The eurocrisis is a set of liquidity and debt problems that can, ultimately, be financed by printing or loaning enough money until the problem is over.

France is seen as reflective of a much more fundamental issue: that swathes of the world’s largest economic entity are simply unable to compete in the world.

South Europe has a similar economic profile. Unfortunately, for the Mediterraneans the easy capital access that being a euro member and the largesse of north Europe, meant a Madrid or Rome could live well and reform never. Or so they thought.

France is much more diversified economy than its southern neighbours. But its products and inputs are increasingly seen as too expensive to make a mark on the global market.

Says Christian Wagner of German Institute for International and Security Affairs, “The French are in denial about this. But Germans can tell: when they cross the border they find even milk to be absurdly expensive and all because of archaic laws designed to preserve small retailers.”

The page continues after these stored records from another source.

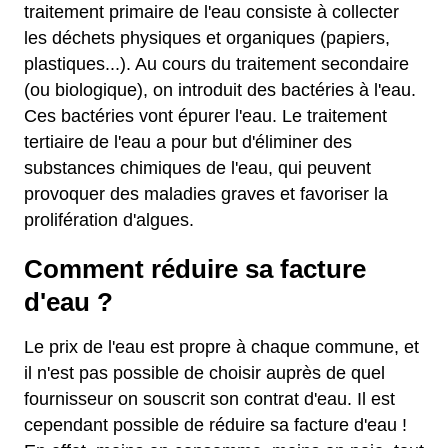
traitement primaire de l'eau consiste à collecter
les déchets physiques et organiques (papiers,
plastiques...). Au cours du traitement secondaire
(ou biologique), on introduit des bactéries à l'eau.
Ces bactéries vont épurer l'eau. Le traitement
tertiaire de l'eau a pour but d'éliminer des
substances chimiques de l'eau, qui peuvent
provoquer des maladies graves et favoriser la
prolifération d'algues.
Comment réduire sa facture
d'eau ?
Le prix de l'eau est propre à chaque commune, et
il n'est pas possible de choisir auprès de quel
fournisseur on souscrit son contrat d'eau. Il est
cependant possible de réduire sa facture d'eau !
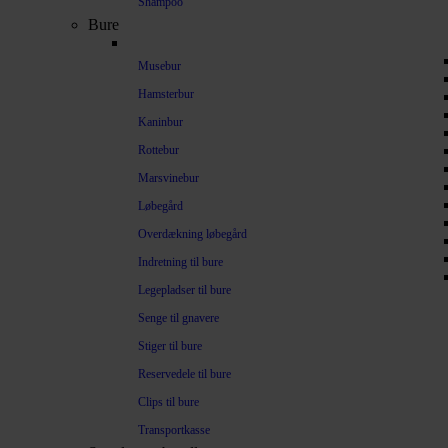
Shampoo
Bure
Musebur
Hamsterbur
Kaninbur
Rottebur
Marsvinebur
Løbegård
Overdækning løbegård
Indretning til bure
Legepladser til bure
Senge til gnavere
Stiger til bure
Reservedele til bure
Clips til bure
Transportkasse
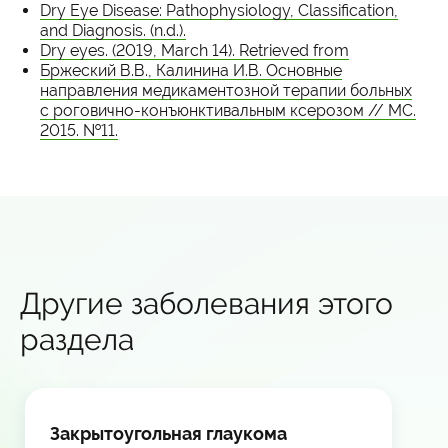
Dry Eye Disease: Pathophysiology, Classification,
and Diagnosis. (n.d.).
Dry eyes. (2019, March 14). Retrieved from
Бржеский В.В., Калинина И.В. Основные
направления медикаментозной терапии больных
с роговично-конъюнктивальным ксерозом // МС.
2015. №11.
Другие заболевания этого
раздела
Закрытоугольная глаукома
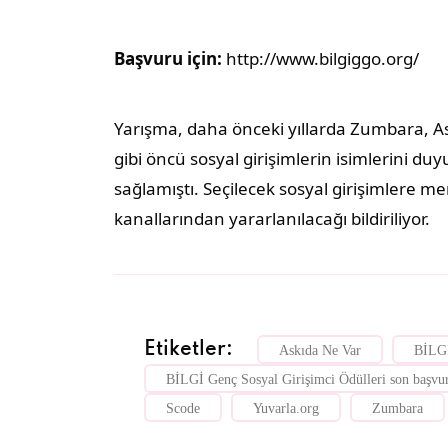
Başvuru için:
http://www.bilgiggo.org/
Yarışma, daha önceki yıllarda Zumbara, A
gibi öncü sosyal girişimlerin isimlerini du
sağlamıştı. Seçilecek sosyal girişimlere m
kanallarından yararlanılacağı bildiriliyor.
Etiketler:
Askıda Ne Var
BİLGİ
BİLGİ Genç Sosyal Girişimci Ödülleri son başvur
Scode
Yuvarla.org
Zumbara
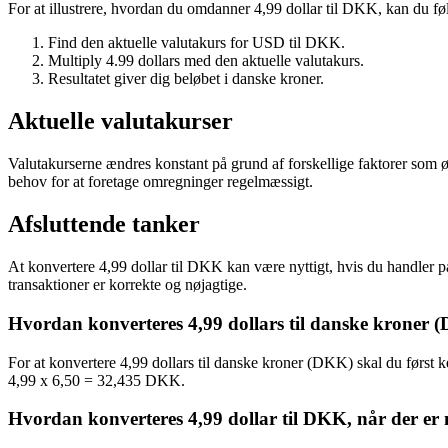
For at illustrere, hvordan du omdanner 4,99 dollar til DKK, kan du fø
Find den aktuelle valutakurs for USD til DKK.
Multiply 4.99 dollars med den aktuelle valutakurs.
Resultatet giver dig beløbet i danske kroner.
Aktuelle valutakurser
Valutakurserne ændres konstant på grund af forskellige faktorer som øk
behov for at foretage omregninger regelmæssigt.
Afsluttende tanker
At konvertere 4,99 dollar til DKK kan være nyttigt, hvis du handler på
transaktioner er korrekte og nøjagtige.
Hvordan konverteres 4,99 dollars til danske kroner
For at konvertere 4,99 dollars til danske kroner (DKK) skal du først
4,99 x 6,50 = 32,435 DKK.
Hvordan konverteres 4,99 dollar til DKK, når der er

The European Commission this week warned 13 European Union countries to shape up or become the next euro-victim.

Whatever the eurozone crisis is doing, it is forcing a lot Europe to retool their economies. Rigid labour laws, entrepreneur-strangling red tape and a bloated state structure are under the knife.

Spain is arguably the furthest on the reform path. Italy, which was doing well, has literally brought the clowns to Rome.

However, that is why the Eurozone crisis is proving so hot to handle. One on side, it is a fiscal problem of governments that have built up huge mountains of debt.

On the other, it is about economies that need to make themselves lean and mean again.

The mainstream economic view would be to inflict reforms and then spend a bit of money to soothe the social pangs the first part would cause. When growth returned, there would be jobs, money and smiles all around.

But that’s where the German problem arises. The southern European states have to turn to Germany to give them the money to cover their bad debts.

But Berlin, with elections coming, has tied the dole to austerity. Cutting their government debts has driven these economies into recession — making it very difficult for these states to then also go for structural reforms as well.

It’s a double whammy that has led some, like economist Paul Krugman, to excoriate Merkel. She’s in Wolkenkuckucksheim — cloud-cuckoo land — he argues.

But Merkel knows full well that German voters would turn on her if she unconditionally handed over their savings to Cypriots and Italians.

Krugman may see bad economics. She sees good politics. Neither is in the wrong, the real issue is that Europe is a single economy, not a single polity.

So, in the euro-crisis, the politics has been painfully local while the problems are painfully continental.

Germans are not unsympathetic to what their fellow Europeans are suffering. But they point out that Germany is a success because it took its medicine earlier.

They underwent recession and joblessness when Chancellor Gerhard Schroeder injected the market into their economy over a decade ago.

Today, Germans of all kinds say Schroeder is the reason they are prospering now. That’s the lesson Germany holds out to Europe – and to France in particular.

Mind you German voters threw Schroeder out of office for all the bitter pills he fed them. Which, of course, is the other lesson that embattled leaders from Spain to Slovenia, and presumably France’s Francois Hollande, have drawn.